Harvard Medical School (HMS) employees who were offered a lucrative severance package filed their official decisions about accepting retirement on Friday, and the results—which include the departure of head librarian of the Countway Medical Library—may complicate the school’s mission.
Though numbers will not be released until tomorrow morning, at least 15 HMS administrative employees will vacate their positions by next December as part of the school’s ongoing cost-cutting efforts.
The push to cut jobs comes in the midst of an initiative by HMS administrators to close a projected budget deficit for Fiscal Year 2006, according to Executive Dean for Administration Eric Buehrens.
As part of the early retirement deal, employees with seven or more years of service under their belts were offered an attractive severance package in February with the hope that unnecessary positions might be cut painlessly, without the implementation of involuntary layoffs.
Administrators at HMS said that it will remain unclear whether these layoffs will be necessary until they calculate the amount of money saved through the severance program.
The final deadline for employees to accept the package was last Friday, and several “work review groups” will now begin scrutinizing the vacated positions before deciding whether to eliminate or refill them, Buehrens said.

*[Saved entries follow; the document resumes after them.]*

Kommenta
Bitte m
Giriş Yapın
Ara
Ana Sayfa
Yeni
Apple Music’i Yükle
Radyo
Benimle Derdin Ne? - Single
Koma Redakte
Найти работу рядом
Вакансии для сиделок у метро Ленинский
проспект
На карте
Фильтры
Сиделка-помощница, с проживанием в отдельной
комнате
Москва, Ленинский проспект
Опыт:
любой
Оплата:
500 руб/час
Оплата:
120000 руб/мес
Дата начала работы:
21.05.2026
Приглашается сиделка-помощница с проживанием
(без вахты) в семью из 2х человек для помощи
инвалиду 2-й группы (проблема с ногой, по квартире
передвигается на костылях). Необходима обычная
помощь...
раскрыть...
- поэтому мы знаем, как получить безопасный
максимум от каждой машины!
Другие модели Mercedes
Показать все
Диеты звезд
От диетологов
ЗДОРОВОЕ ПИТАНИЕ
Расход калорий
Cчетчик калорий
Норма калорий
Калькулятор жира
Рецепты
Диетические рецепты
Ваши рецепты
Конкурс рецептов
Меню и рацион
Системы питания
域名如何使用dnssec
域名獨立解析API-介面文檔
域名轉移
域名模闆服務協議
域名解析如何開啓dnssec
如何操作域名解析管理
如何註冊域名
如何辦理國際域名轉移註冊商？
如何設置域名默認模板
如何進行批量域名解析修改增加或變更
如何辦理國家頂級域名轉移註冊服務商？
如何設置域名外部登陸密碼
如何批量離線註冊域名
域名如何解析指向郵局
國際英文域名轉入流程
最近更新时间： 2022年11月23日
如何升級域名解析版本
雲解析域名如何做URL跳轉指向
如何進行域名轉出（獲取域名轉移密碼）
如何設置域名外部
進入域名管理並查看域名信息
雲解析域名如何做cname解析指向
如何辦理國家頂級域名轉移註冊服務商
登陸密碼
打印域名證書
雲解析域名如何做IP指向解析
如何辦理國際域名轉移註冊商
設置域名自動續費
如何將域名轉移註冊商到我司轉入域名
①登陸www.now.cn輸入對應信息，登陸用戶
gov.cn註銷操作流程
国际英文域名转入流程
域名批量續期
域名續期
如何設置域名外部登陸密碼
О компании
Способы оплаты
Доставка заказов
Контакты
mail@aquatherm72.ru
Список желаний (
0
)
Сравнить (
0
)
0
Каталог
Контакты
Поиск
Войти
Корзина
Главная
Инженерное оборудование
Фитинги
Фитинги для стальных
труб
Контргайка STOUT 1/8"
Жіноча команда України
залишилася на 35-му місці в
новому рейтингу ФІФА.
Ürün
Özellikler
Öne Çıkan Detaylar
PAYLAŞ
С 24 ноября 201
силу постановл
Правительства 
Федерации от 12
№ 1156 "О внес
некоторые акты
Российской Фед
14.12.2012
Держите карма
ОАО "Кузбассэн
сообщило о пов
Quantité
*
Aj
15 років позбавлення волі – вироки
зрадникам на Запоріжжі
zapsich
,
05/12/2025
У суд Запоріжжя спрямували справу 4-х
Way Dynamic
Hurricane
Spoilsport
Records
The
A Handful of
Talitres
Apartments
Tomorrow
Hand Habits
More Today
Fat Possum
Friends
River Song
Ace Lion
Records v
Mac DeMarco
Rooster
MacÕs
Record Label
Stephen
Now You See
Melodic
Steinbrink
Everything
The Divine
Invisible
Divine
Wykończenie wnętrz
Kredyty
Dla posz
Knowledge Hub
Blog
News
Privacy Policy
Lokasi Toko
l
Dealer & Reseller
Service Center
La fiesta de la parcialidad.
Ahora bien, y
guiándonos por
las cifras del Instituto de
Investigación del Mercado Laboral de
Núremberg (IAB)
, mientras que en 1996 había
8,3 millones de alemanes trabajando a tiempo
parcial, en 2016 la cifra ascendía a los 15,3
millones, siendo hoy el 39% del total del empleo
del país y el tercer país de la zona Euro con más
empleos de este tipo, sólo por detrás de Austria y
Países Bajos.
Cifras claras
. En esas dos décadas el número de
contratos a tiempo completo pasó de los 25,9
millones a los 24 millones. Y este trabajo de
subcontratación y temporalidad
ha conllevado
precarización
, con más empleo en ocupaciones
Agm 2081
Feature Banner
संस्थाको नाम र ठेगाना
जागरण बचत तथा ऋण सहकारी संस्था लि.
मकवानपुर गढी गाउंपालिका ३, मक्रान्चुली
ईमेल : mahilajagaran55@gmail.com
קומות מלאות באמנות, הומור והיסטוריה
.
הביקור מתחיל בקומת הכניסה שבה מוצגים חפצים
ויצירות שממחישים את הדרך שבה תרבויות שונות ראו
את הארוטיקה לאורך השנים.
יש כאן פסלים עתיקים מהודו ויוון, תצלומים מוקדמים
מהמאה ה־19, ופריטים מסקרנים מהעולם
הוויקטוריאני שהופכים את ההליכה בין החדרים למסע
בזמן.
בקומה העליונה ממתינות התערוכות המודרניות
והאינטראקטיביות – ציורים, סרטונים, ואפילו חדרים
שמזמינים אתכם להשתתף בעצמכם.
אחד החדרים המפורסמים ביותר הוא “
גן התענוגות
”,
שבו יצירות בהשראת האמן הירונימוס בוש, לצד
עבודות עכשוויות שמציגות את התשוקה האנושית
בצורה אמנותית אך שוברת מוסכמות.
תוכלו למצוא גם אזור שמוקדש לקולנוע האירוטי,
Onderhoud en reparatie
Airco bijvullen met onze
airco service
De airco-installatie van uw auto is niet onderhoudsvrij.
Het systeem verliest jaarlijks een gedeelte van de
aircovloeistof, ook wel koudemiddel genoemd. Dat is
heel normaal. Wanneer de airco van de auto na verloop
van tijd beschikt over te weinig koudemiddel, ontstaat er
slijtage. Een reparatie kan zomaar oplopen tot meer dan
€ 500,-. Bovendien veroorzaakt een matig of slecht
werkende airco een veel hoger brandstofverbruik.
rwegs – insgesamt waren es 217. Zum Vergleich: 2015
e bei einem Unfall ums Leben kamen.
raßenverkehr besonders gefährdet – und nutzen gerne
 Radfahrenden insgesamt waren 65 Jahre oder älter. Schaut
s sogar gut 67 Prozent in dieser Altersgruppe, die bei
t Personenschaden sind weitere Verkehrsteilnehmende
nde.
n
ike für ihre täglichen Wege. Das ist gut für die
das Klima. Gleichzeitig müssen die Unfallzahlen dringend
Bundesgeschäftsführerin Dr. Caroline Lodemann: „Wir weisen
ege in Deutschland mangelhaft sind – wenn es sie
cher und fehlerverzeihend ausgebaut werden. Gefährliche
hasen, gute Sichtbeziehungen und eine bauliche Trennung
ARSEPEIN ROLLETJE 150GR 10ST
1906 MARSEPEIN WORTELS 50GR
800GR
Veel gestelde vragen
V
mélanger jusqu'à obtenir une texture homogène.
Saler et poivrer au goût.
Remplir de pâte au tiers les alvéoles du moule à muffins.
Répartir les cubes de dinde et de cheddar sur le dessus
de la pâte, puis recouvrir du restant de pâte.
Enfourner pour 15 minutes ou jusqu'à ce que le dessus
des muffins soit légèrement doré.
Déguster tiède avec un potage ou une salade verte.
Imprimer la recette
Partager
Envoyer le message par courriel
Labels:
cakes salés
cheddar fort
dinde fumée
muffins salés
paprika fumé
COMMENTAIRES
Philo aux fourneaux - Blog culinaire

“Are we going to lose some people that we absolutely don’t want to lose? Yes, it’s already happened,” said Buehrens, referring to employees in the expanding science department who have chosen to take the package. “We need to be thoughtful, effective and expeditious in replacing those people because we clearly don’t want to affect adversely the work of the science department.”
An HMS spokesperson said he could not comment until tomorrow as to how many people had elected to take the severance package.
But several high-profile decisions at the Countway Medical Library have already been made public.
Head librarian of Countway Judith Messerle wrote in an e-mail to all Countway staff that she would be retiring at the end of the calendar year.
“I made many lists of why I should and why I shouldn’t [retire early], and in the end decided that it was the best choice for me at this point in my life,” Messerle wrote.
In addition to Messerle, two other higher-ups at the financially troubled institution will also retire at the end of December, according to a Countway employee.
Messerle’s unofficial second-in-command, Associate Director for Administration and Finance Regina Corry, and the Associate Director for Technology Development and Services John Howard have both accepted the severance package, the Countway employee said.
In her e-mail, Messerle said that representatives from the work review groups had begun interviewing individuals at Countway in preparation for a preliminary report which is due later this week.
“I know that this is a tough time for everyone here (and around the Medical School), but I know that the Library will end up on its feet and will ultimately do well,” she wrote at the end of her e-mail.